The majority of the justices seemed conflicted about their decision, calling it, in the words of Judge Raymond Fisher, a "painful" decision "reluctantly" reached. In an unusual move, the court ordered the government to pay the plaintiffs’ legal costs, even though they lost the case and had not requested such payment. Fisher also called on Congress to grant reparations to victims of CIA “misjudgments or mistakes," a proposal the dissenters labeled unrealistic; "a delusional fantasy" would be more accurate.

But whatever twinges of conscience the members of the majority may feel, the fact is that by their ruling, they have prevented victims of US-approved torture arranged by the CIA from even having their claims heard - even if those victims relied only on public information in pursuing their case. Simply put, they have essentially declared the courts off-limits to victims of torture.

But why? Why would the O-crew go to such lengths to block a suit even if no secret or classified information would be involved? Horton, calling the claim that protecting state secrets is essential to our security "risible," notes the real issue:
The dilemma faced by the Justice Department was rather that evidence presented in the suit would likely be used in the future (not in the United States, obviously) to prosecute those who participated in the extraordinary renditions process. Twenty-three U.S. agents have already been convicted for their role in a rendition in Milan. Prosecutors in Spain have issued arrest warrants for a further 13 U.S. agents involved in a botched rendition case that touched on Spanish soil. Prosecutors in Germany have opened a criminal investigation into the use of Ramstein AFB in connection with torture and illegal kidnappings. Prosecutors in Poland are pursuing a similar matter. And [UK] Prime Minister David Cameron was recently forced to brief President Obama on his decision to direct a formal inquiry which could lead to prosecutions tied directly to the subject matter of the Mohamed case.
Bottom line is that the intent is not to protect Jeppesen Dataplan, it's to protect the entire structure of criminality, the entire structure of kidnapping and torture, from being revealed. Which also leads to the unhappy and deeply unsettling conclusion that what we already know is only a small part of the whole.

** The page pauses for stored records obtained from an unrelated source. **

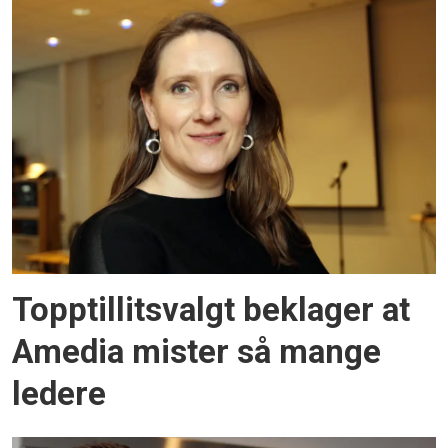
Topptillitsvalgt beklager at
Amedia mister så mange
ledere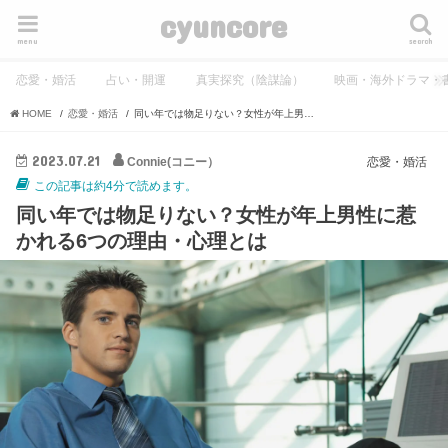
cyuncore
menu
search
恋愛・婚活
占い・開運
真実探究（陰謀論）
映画・海外ドラマ・
HOME
恋愛・婚活
同い年では物足りない？女性が年上男性に惹かれる6つの理由・心理とは
2023.07.21
Connie(コニー）
恋愛・婚活
この記事は約4分で読めます。
同い年では物足りない？女性が年上男性に惹
かれる6つの理由・心理とは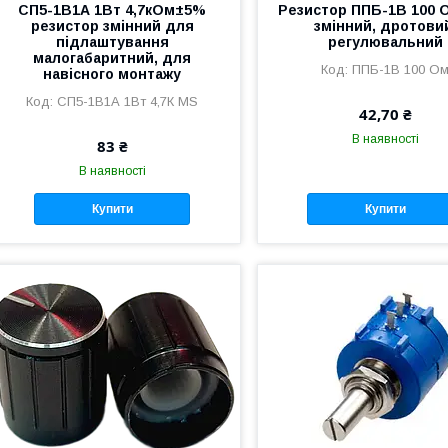
СП5-1В1А 1Вт 4,7кОм±5%
Резистор ППБ-1В 100
резистор змінний для
змінний, дротови
підлаштування
регулювальний
малогабаритний, для
ППБ-1В 100 О
навісного монтажу
СП5-1В1А 1Вт 4,7К MS
42,70 ₴
В наявності
83 ₴
В наявності
Купити
Купити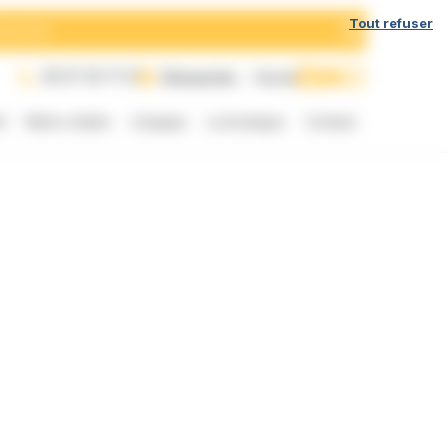
h
Tout refuser
05 57 35 71 21
Dimanche
Fermé
t
Notre chaîne
L’équipe
La boutique
Contact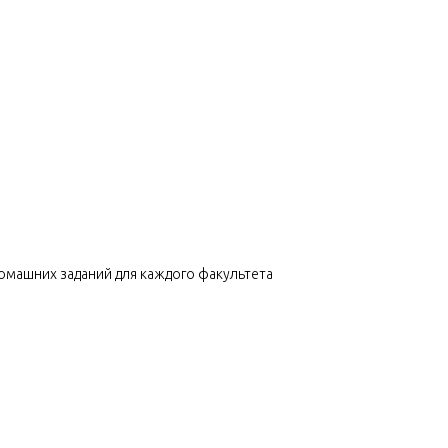
омашних заданий для каждого факультета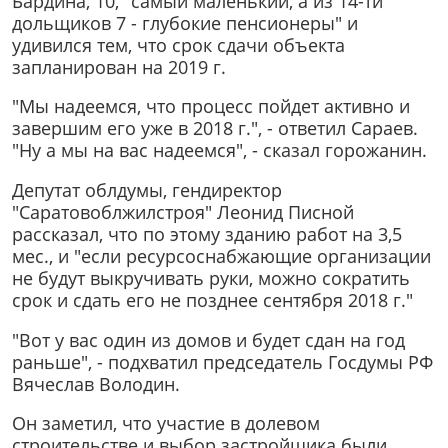
Бардина, 10, "самый маленький, а из 14-ти
дольщиков 7 - глубокие пенсионеры" и
удивился тем, что срок сдачи объекта
запланирован на 2019 г.
"Мы надеемся, что процесс пойдет активно и
завершим его уже в 2018 г.", - ответил Сараев.
"Ну а мы на вас надеемся", - сказал горожанин.
Депутат облдумы, гендиректор
"Саратовоблжилстроя" Леонид Писной
рассказал, что по этому зданию работ на 3,5
мес., и "если ресурсоснабжающие организации
не будут выкручивать руки, можно сократить
срок и сдать его не позднее сентября 2018 г."
"Вот у вас один из домов и будет сдан на год
раньше", - подхватил председатель Госдумы РФ
Вячеслав Володин.
Он заметил, что участие в долевом
строительстве и выбор застройщика были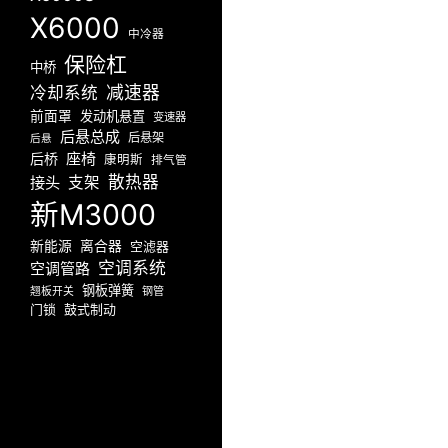
X6000
中冷器
保险杠
中桥
减速器
冷却系统
前面罩
发动机悬置
变速器
后悬总成
后悬架
后悬
座椅
后桥
康明斯
排气管
散热器
接头
支架
新M3000
新能源
离合器
空滤器
空调系统
空调管路
钢板弹簧
翘板开关
钢管
门锁
鼓式制动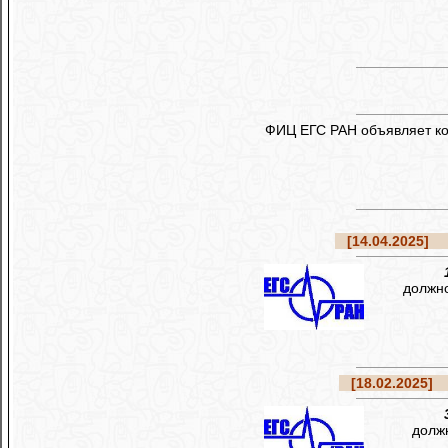
ФИЦ ЕГС РАН объявляет ко
[14.04.2025]
Ре
должно
[18.02.2025]
Р
долж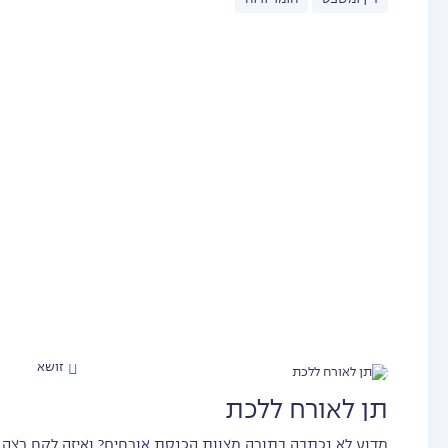
דין ומשפט
חומר ורוח
זושא
תן לאורח ללכת
מדוע לא נכתבה בתורה מצוות הכנסת אורחים? ואיזה לקח רצה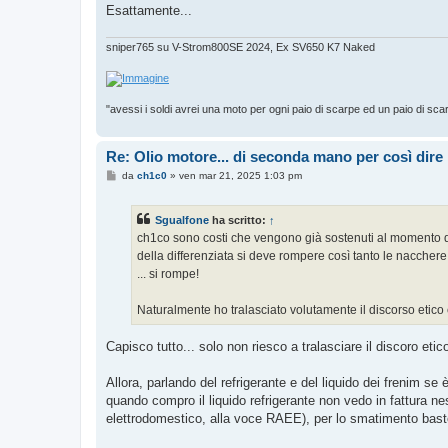
o
Esattamente...
sniper765 su V-Strom800SE 2024, Ex SV650 K7 Naked
"avessi i soldi avrei una moto per ogni paio di scarpe ed un paio di sca
Re: Olio motore... di seconda mano per così dire
M
da
ch1c0
»
ven mar 21, 2025 1:03 pm
e
s
s
Sgualfone
ha scritto:
↑
a
g
ch1co sono costi che vengono già sostenuti al momento de
g
della differenziata si deve rompere così tanto le nacchere 
i
o
... si rompe!
Naturalmente ho tralasciato volutamente il discorso etico
Capisco tutto... solo non riesco a tralasciare il discoro eti
Allora, parlando del refrigerante e del liquido dei frenim s
quando compro il liquido refrigerante non vedo in fattura
elettrodomestico, alla voce RAEE), per lo smatimento baste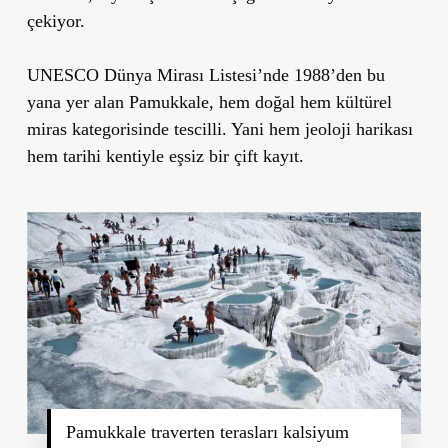
çekiyor.
UNESCO Dünya Mirası Listesi’nde 1988’den bu
yana yer alan Pamukkale, hem doğal hem kültürel
miras kategorisinde tescilli. Yani hem jeoloji harikası
hem tarihi kentiyle eşsiz bir çift kayıt.
Pamukkale traverten terasları kalsiyum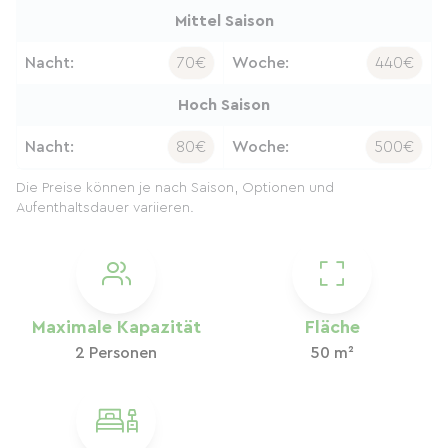
Mittel Saison
Nacht:
70€
Woche:
440€
Hoch Saison
Nacht:
80€
Woche:
500€
Die Preise können je nach Saison, Optionen und
Aufenthaltsdauer variieren.
Maximale Kapazität
Fläche
2 Personen
50 m²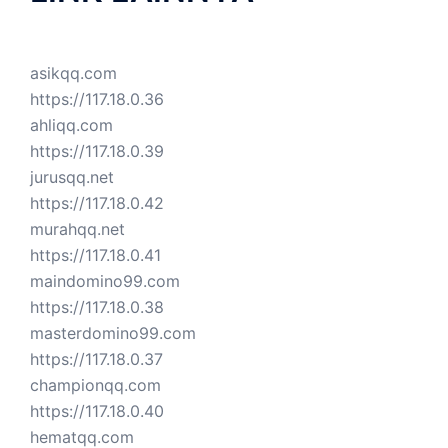
asikqq.com
https://117.18.0.36
ahliqq.com
https://117.18.0.39
jurusqq.net
https://117.18.0.42
murahqq.net
https://117.18.0.41
maindomino99.com
https://117.18.0.38
masterdomino99.com
https://117.18.0.37
championqq.com
https://117.18.0.40
hematqq.com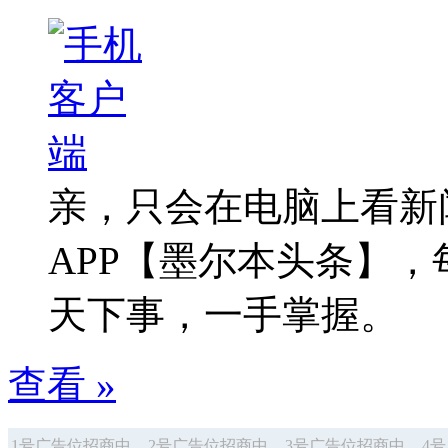
亲，只会在电脑上看新
APP【墨尔本头条】
天下事，一手掌握。
查看 »
1号广告位招商中
2号广告位招商中
3号广告位招商中
4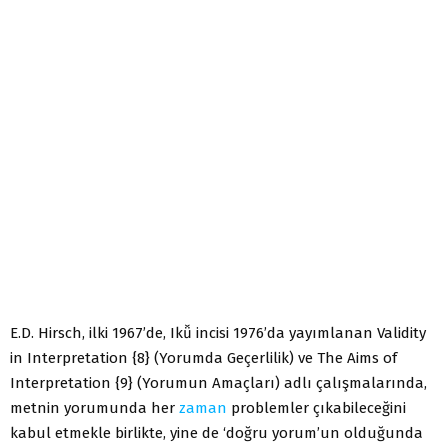
E.D. Hirsch, ilki 1967’de, Ikǚ incisi 1976’da yayımlanan Validity
in Interpretation {8} (Yorumda Geçerlilik) ve The Aims of
Interpretation {9} (Yorumun Amaçları) adlı çalışmalarında,
metnin yorumunda her
zaman
problemler çıkabileceğini
kabul etmekle birlikte, yine de ‘doğru yorum’un olduğunda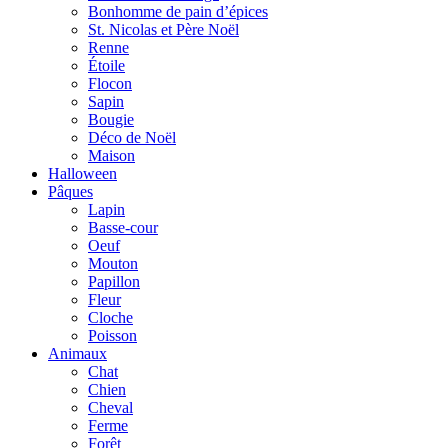
Bonhomme de pain d’épices
St. Nicolas et Père Noël
Renne
Étoile
Flocon
Sapin
Bougie
Déco de Noël
Maison
Halloween
Pâques
Lapin
Basse-cour
Oeuf
Mouton
Papillon
Fleur
Cloche
Poisson
Animaux
Chat
Chien
Cheval
Ferme
Forêt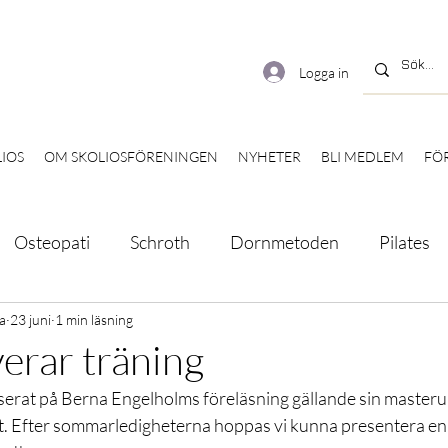
Logga in
IOS
OM SKOLIOSFÖRENINGEN
NYHETER
BLI MEDLEM
FÖ
Osteopati
Schroth
Dornmetoden
Pilates
rsett
a
23 juni
1 min läsning
Onlineföreläsning
Böcker
Broschyr
erar träning
esserat på Berna Engelholms föreläsning gällande sin masteru
Statsbidrag
Träff
Digital fika
Tävling
t. Efter sommarledigheterna hoppas vi kunna presentera en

Footnote: Circling back the Awlaki case, a suit filed by Awlaki's father with the support of the ACLU and the Center for Constitutional Rights seeks an injunction against the plan to kill him, saying it amounts to an extrajudicial murder. Buoyed by their win in Mohamed, the O-gang is determined to get the case thrown out but hasn't decided yet what the strongest argument or combination of arguments would be most effective.
[M]any in the administration are reluctant to air in court the case that Mr. Awlaki is waging war against the United States, in part because they do not want to concede that judicial review is appropriate for executive branch decisions on targeted killings.

Instead, they are seeking to have the lawsuit dismissed without discussing its merits.
Or, to put it another way, "Like we keep telling you: Shut yer trap."

But this is the bit that really got me:
There is widespread agreement among the administration’s legal team that it is lawful for President Obama to authorize the killing of someone like Mr. Awlaki - regardless of his citizenship - if he is found in an ungoverned place or in a country that grants permission.
So there is "widespread agreement" in the world of President Hopey-Changey that he can on his own authority, subject to no oversight, order the murder of anyone he chooses, a claim even the Bushites never made. If that doesn't chill your civil liberties soul right through, you don't have one.